Una situación que no es exclusiva del Archipiélago y que se traslada también al conjunto del territorio nacional, aunque en las Islas se juega con el agravante de que el peso que suponen las pymes en la estructura económica es mucho mayor. De acuerdo con los datos del Informe Anual del Banco de España, las pymes del conjunto del país apenas acceden a un 7% del volumen total de licitaciones. Unos datos que si se extrapolan a Canarias supondrían que nueve de cada diez empresas de las Islas quedan excluidas del reparto de más de 1.700 millones de euros que salieron de las administraciones el año pasado hacia las empresas para la realización de obras o la prestación de servicios.

Por lo tanto, a pesar del peso que tienen las pymes en la estructura económica de España, su participación en las licitaciones es absolutamente marginal. Según el organismo supervisor, las empresas con plantillas inferiores a 250 trabajadores optan a menos de un tercio de los concursos que se organizan a nivel estatal, autonómico y municipal. De hecho, en 2019, entre el 18% y el 34% de las grandes compañías obtuvieron al menos un contrato público, frente a solo entre el 2% y el 4% de las pequeñas y medianas empresas.

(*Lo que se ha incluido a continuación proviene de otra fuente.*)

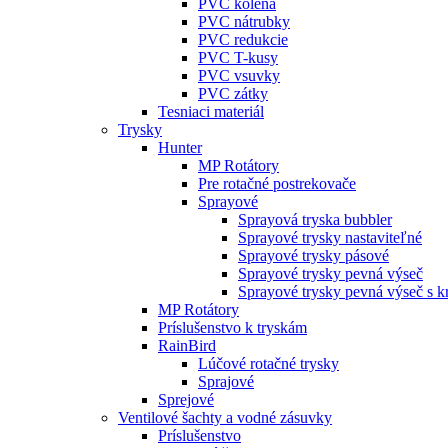
PVC kolená
PVC nátrubky
PVC redukcie
PVC T-kusy
PVC vsuvky
PVC zátky
Tesniaci materiál
Trysky
Hunter
MP Rotátory
Pre rotačné postrekovače
Sprayové
Sprayová tryska bubbler
Sprayové trysky nastaviteľné
Sprayové trysky pásové
Sprayové trysky pevná výseč
Sprayové trysky pevná výseč s 
MP Rotátory
Príslušenstvo k tryskám
RainBird
Lúčové rotačné trysky
Sprajové
Sprejové
Ventilové šachty a vodné zásuvky
Príslušenstvo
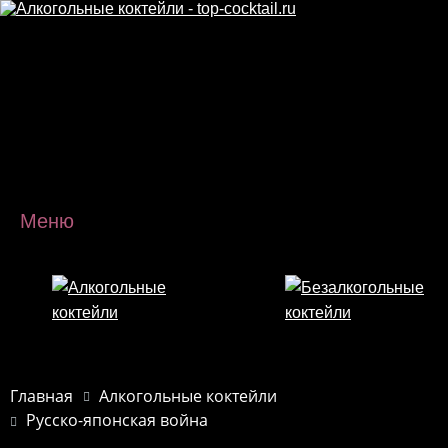
Перейти к основному содержанию
Меню
Главная
Алкогольные коктейли
Русско-японская война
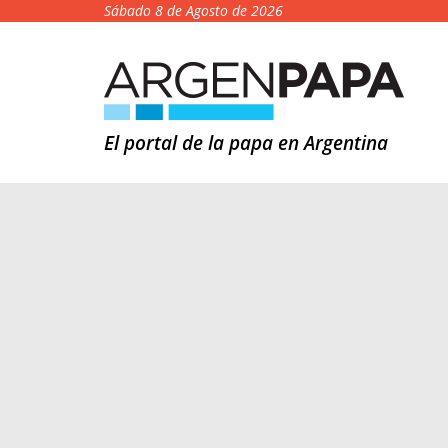
Sábado 8 de Agosto de 2026
El portal de la papa en Argentina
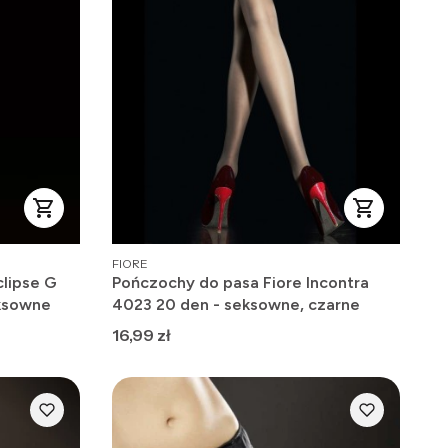
PRODUCENT
FIORE
clipse G
Pończochy do pasa Fiore Incontra
ksowne
4023 20 den - seksowne, czarne
Cena
16,99 zł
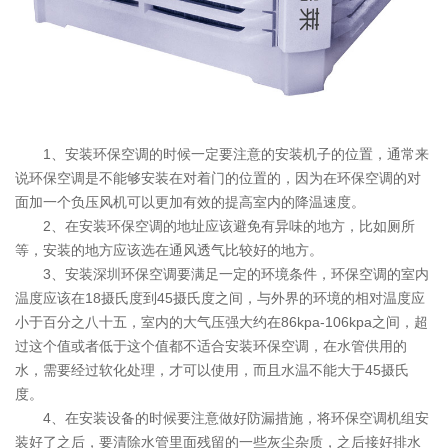
1、安装环保空调的时候一定要注意的安装机子的位置，通常来
说环保空调是不能够安装在对着门的位置的，因为在环保空调的对
面加一个负压风机可以更加有效的提高室内的降温速度。
2、在安装环保空调的地址应该避免有异味的地方，比如厕所
等，安装的地方应该选在通风透气比较好的地方。
3、安装深圳环保空调要满足一定的环境条件，环保空调的室内
温度应该在18摄氏度到45摄氏度之间，与外界的环境的相对温度应
小于百分之八十五，室内的大气压强大约在86kpa-106kpa之间，超
过这个值或者低于这个值都不适合安装环保空调，在水管供用的
水，需要经过软化处理，才可以使用，而且水温不能大于45摄氏
度。
4、在安装设备的时候要注意做好防漏措施，将环保空调机组安
装好了之后，要清除水管里面残留的一些灰尘杂质，之后接好排水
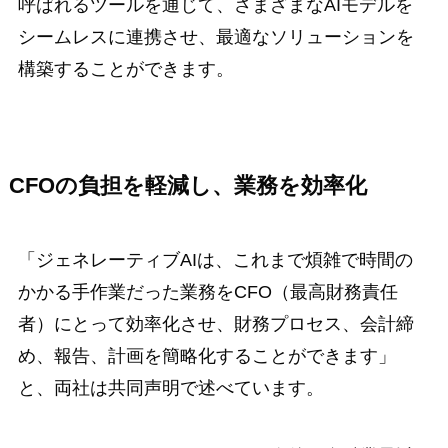
呼ばれるツールを通じて、さまざまなAIモデルを
シームレスに連携させ、最適なソリューションを
構築することができます。
CFOの負担を軽減し、業務を効率化
「ジェネレーティブAIは、これまで煩雑で時間の
かかる手作業だった業務をCFO（最高財務責任
者）にとって効率化させ、財務プロセス、会計締
め、報告、計画を簡略化することができます」
と、両社は共同声明で述べています。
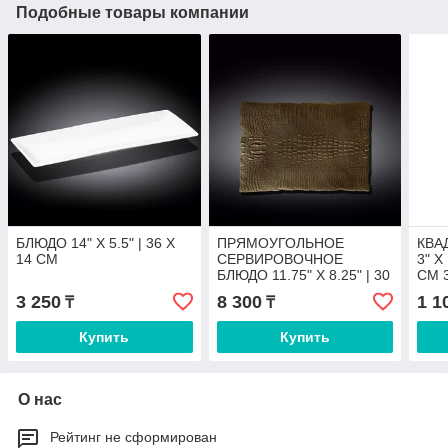
Подобные товары компании
БЛЮДО 14" X 5.5" | 36 X
ПРЯМОУГОЛЬНОЕ
КВА
14 CM
СЕРВИРОВОЧНОЕ
3" X 
БЛЮДО 11.75" X 8.25" | 30
CM 3
X 21 CM
3 250
8 300
1 1
₸
₸
Купить
Купить
О нас
Рейтинг не сформирован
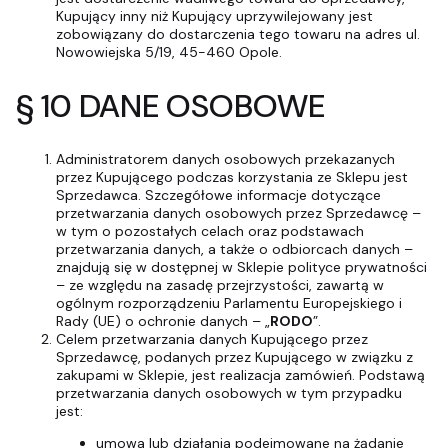
Kupujący inny niż Kupujący uprzywilejowany jest
zobowiązany do dostarczenia tego towaru na adres ul.
Nowowiejska 5/19, 45-460 Opole.
§ 10 DANE OSOBOWE
Administratorem danych osobowych przekazanych
przez Kupującego podczas korzystania ze Sklepu jest
Sprzedawca. Szczegółowe informacje dotyczące
przetwarzania danych osobowych przez Sprzedawcę –
w tym o pozostałych celach oraz podstawach
przetwarzania danych, a także o odbiorcach danych –
znajdują się w dostępnej w Sklepie polityce prywatności
– ze względu na zasadę przejrzystości, zawartą w
ogólnym rozporządzeniu Parlamentu Europejskiego i
Rady (UE) o ochronie danych – „
RODO
”.
Celem przetwarzania danych Kupującego przez
Sprzedawcę, podanych przez Kupującego w związku z
zakupami w Sklepie, jest realizacja zamówień. Podstawą
przetwarzania danych osobowych w tym przypadku
jest:
umowa lub działania podejmowane na żądanie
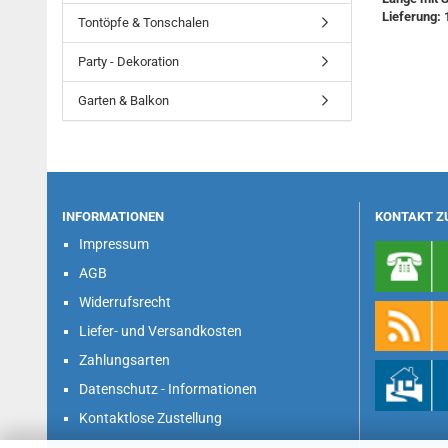
Lieferung: 
Tontöpfe & Tonschalen
Party - Dekoration
Garten & Balkon
INFORMATIONEN
KONTAKT Z
Impressum
AGB
Widerrufsrecht
Liefer- und Versandkosten
Zahlungsarten
Datenschutz - Informationen
Kontaktlose Zustellung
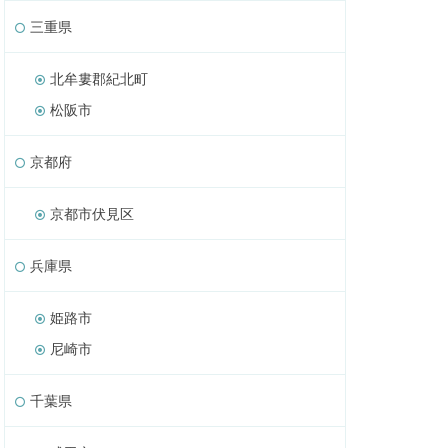
三重県
北牟婁郡紀北町
松阪市
京都府
京都市伏見区
兵庫県
姫路市
尼崎市
千葉県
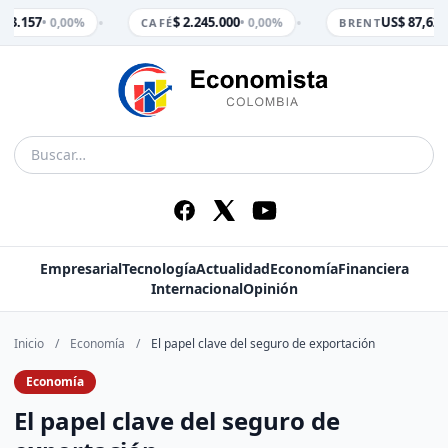
•
•
 3.157
$ 2.245.000
US$ 87,62
• 0,00%
• 0,00%
• 
CAFÉ
BRENT
Empresarial
Tecnología
Actualidad
Economía
Financiera
Internacional
Opinión
Inicio
/
Economía
/
El papel clave del seguro de exportación
Economía
El papel clave del seguro de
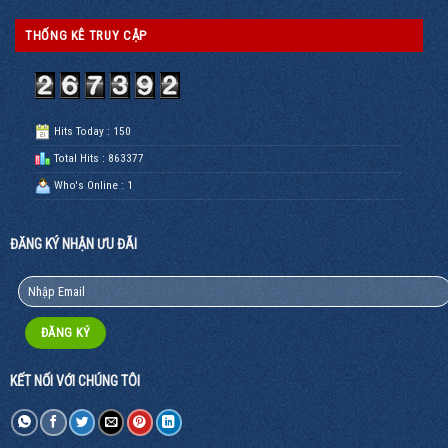
THỐNG KÊ TRUY CẬP
Hits Today : 150
Total Hits : 863377
Who's Online : 1
ĐĂNG KÝ NHẬN ƯU ĐÃI
KẾT NỐI VỚI CHÚNG TÔI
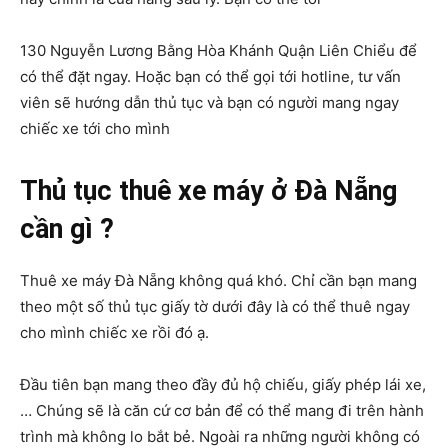
130 Nguyễn Lương Bằng Hòa Khánh Quận Liên Chiểu để
có thể đặt ngay. Hoặc bạn có thể gọi tới hotline, tư vấn
viên sẽ hướng dẫn thủ tục và bạn có người mang ngay
chiếc xe tới cho mình
Thủ tục thuê xe máy ở Đà Nẵng
cần gì ?
Thuê xe máy Đà Nẵng không quá khó. Chỉ cần bạn mang
theo một số thủ tục giấy tờ dưới đây là có thể thuê ngay
cho mình chiếc xe rồi đó ạ.
Đầu tiên bạn mang theo đầy đủ hộ chiếu, giấy phép lái xe,
… Chúng sẽ là căn cứ cơ bản để có thể mang đi trên hành
trình mà không lo bắt bẻ. Ngoài ra những người không có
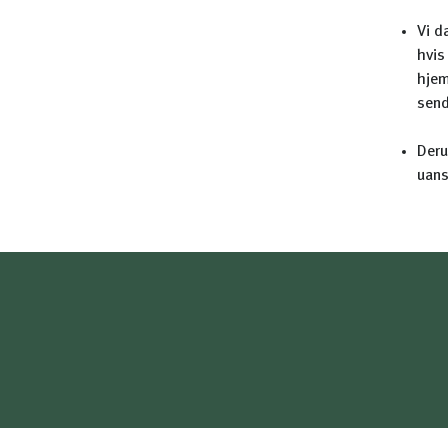
Vi d
hvis
hjem
send
Deru
uans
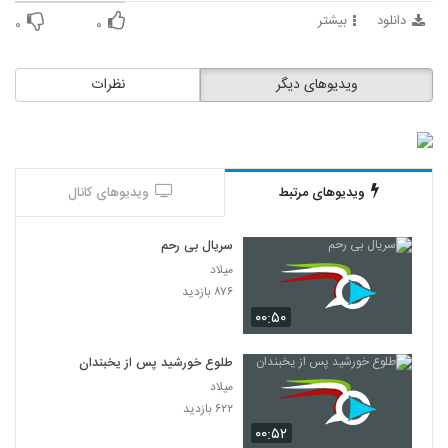
دانلود
بیشتر
۰
۰
ویدیوهای دیگر
نظرات
ویدیوهای مرتبط
ویدیوهای کانال
سریال بی رحم
میلاد
۸۷۶ بازدید
۰۰:۵۰
طلوع خورشید پس از یخبندان
میلاد
۶۲۲ بازدید
۰۰:۵۲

Los empresarios afirman que las pymes incluso quedan apartadas de los contratos menores municipales

El Banco de España sitúa la poca participación de las pymes en este tipo de procesos como uno de los factores que puede estar detrás del incremento del volumen de contratos que quedan desiertos. El aumento de los procesos a los que no concurre ninguna oferta es común tanto en el conjunto del Estado como a nivel autonómico. A nivel nacional el porcentaje de licitaciones que quedan desiertas pasó del 19% la pasada década al 35% en la presente, de acuerdo con los datos del organismo. Y aunque puede existir relación, las patronales sectoriales canarias siempre han apuntado a que los precios de las obras que se sacan a licitación no están alineados con los costes de las empresas, lo que favorece que ninguna empresa se llegue a presentar.

La Comisión Nacional de los Mercados y la Competencia (CNMC) sí que ha identificado en un informe publicado recientemente algunos de los principales obstáculos que pueden limitar la concurrencia a las licitaciones públicas. El primero de ellos es la dificultad para acceder a la información, que llega incluso antes de presentar la oferta. La dispersión de las fuentes de información dificulta a muchas empresas conocer con claridad las condiciones para concurrir a una licitación pública. La CNMC lleva años advirtiendo de este problema y reclama una simplificación de los formularios, así como una mayor coordinación entre las distintas administraciones para unificar los procedimientos de acceso a los concursos.

El organismo también aborda la complejidad normativa, los requisitos desproporcionados en los pliegos y las cargas financieras como avales o retrasos en los pagos entre los condicionantes que frenan la participación de pymes en las licitaciones públicas.

A estas barreras se suman, en algunos casos, unos requisitos de solvencia que la CNMC considera desproporcionados y que terminan dejando fuera a parte del tejido empresarial, especialmente a las pequeñas y medianas empresas. Para corregir este desequilibrio, algunos expertos defienden reservar un porcentaje de los contratos públicos a las pymes, una medida con la que se busca reforzar su presencia en las licitaciones y favorecer una competencia más amplia.